* _利用可能な項目_

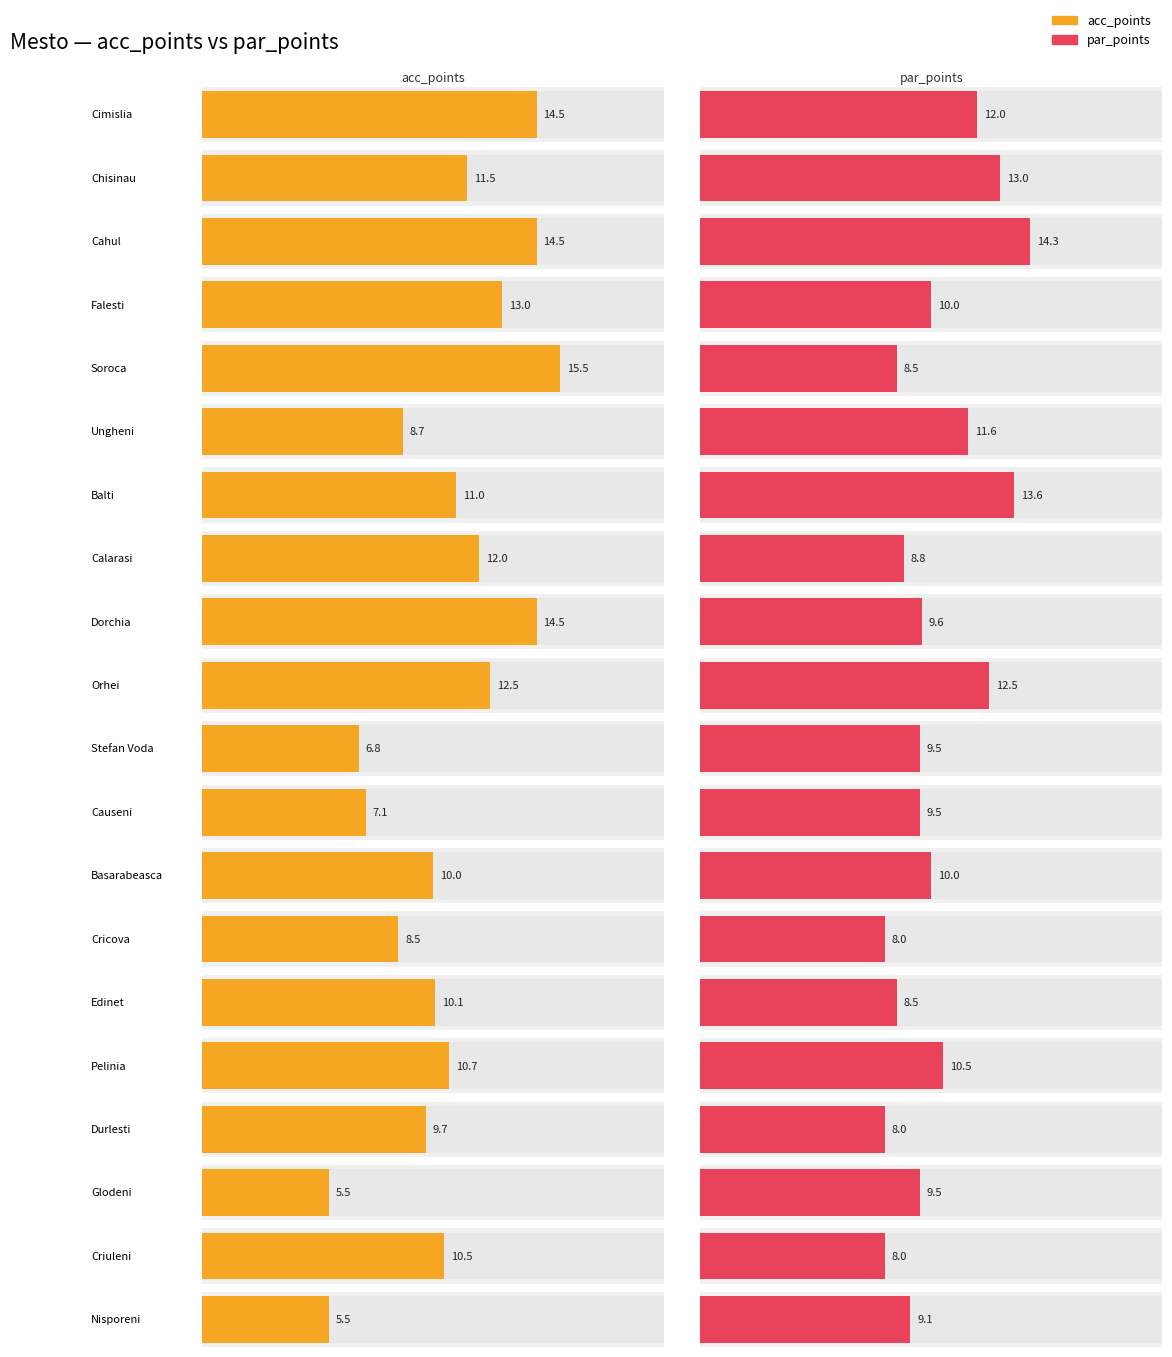

Count the number of data series in this chart.

2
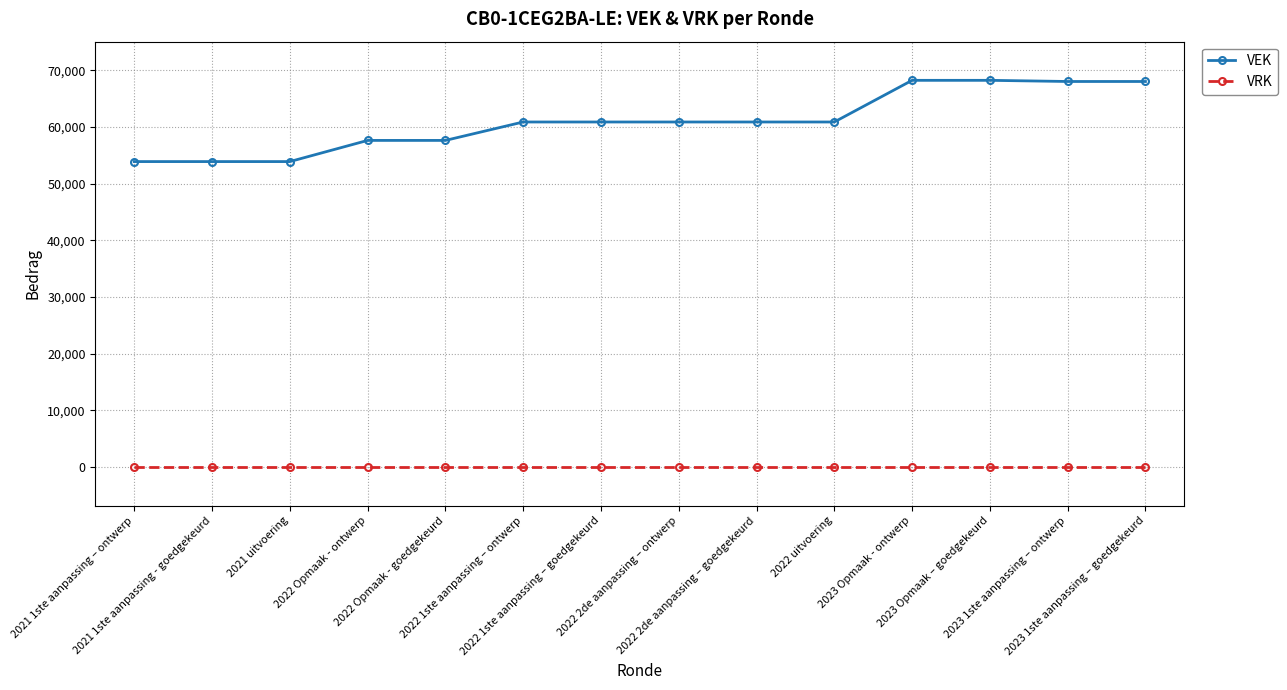

The VEK series shows 68207 at 2023 Opmaak – goedgekeurd. True or false?

True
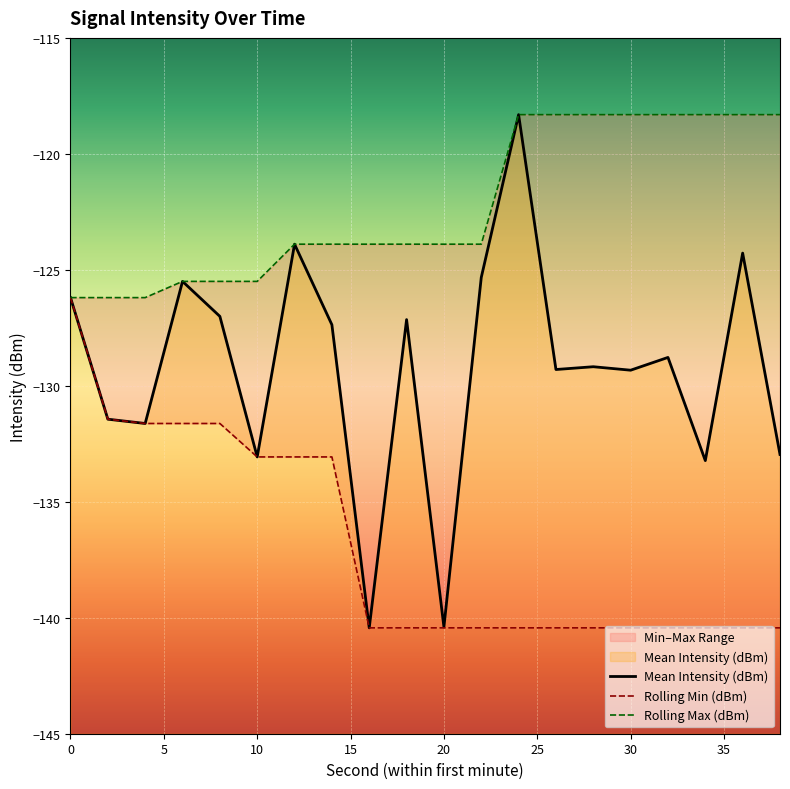

Which series has the largest range (max minus min)?

Mean Intensity (dBm)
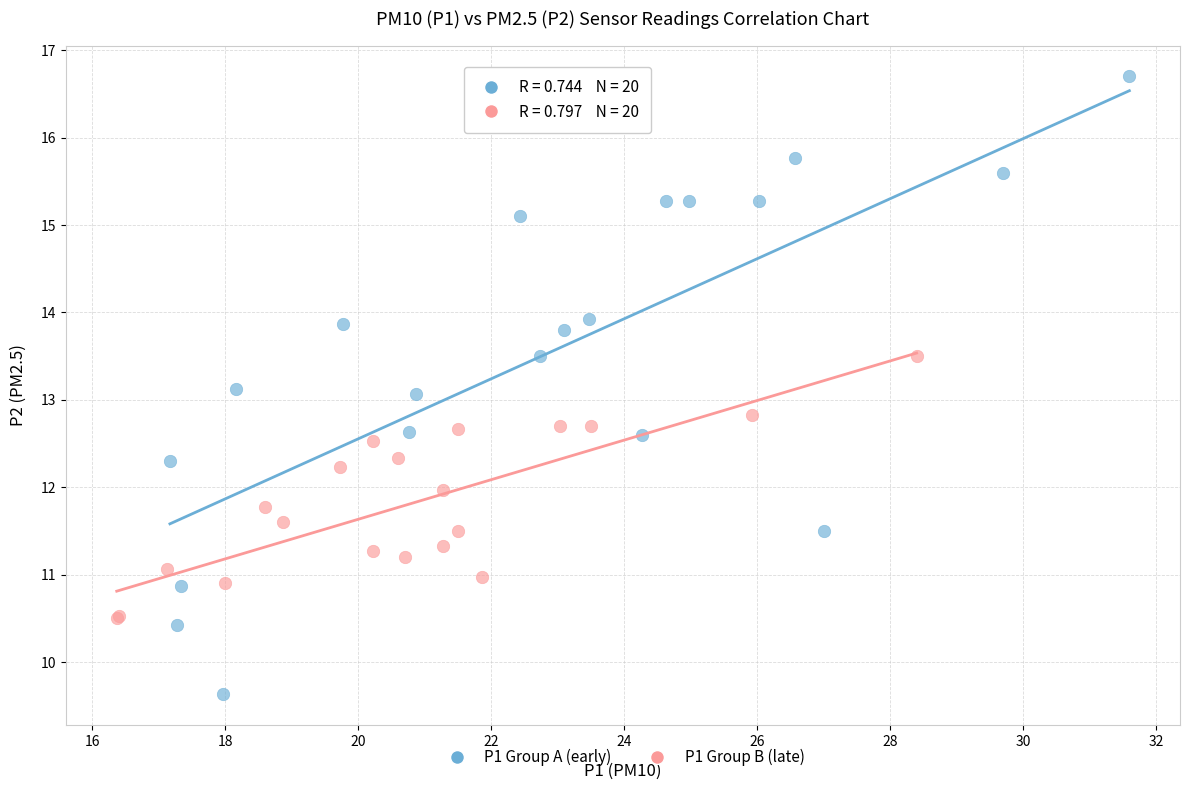

Which series contains the highest Y value?

P1 Group A (early)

* _あなたの課題_
上のすべての項目の行を、画像だけ除いて一字一句そのまま書き写してもらえますか？

* _結果_
Count the number of data series in this chart.

2

The VEK series shows 68207 at 2023 Opmaak – goedgekeurd. True or false?

True

Which series has the largest range (max minus min)?

Mean Intensity (dBm)

Which series contains the highest Y value?

P1 Group A (early)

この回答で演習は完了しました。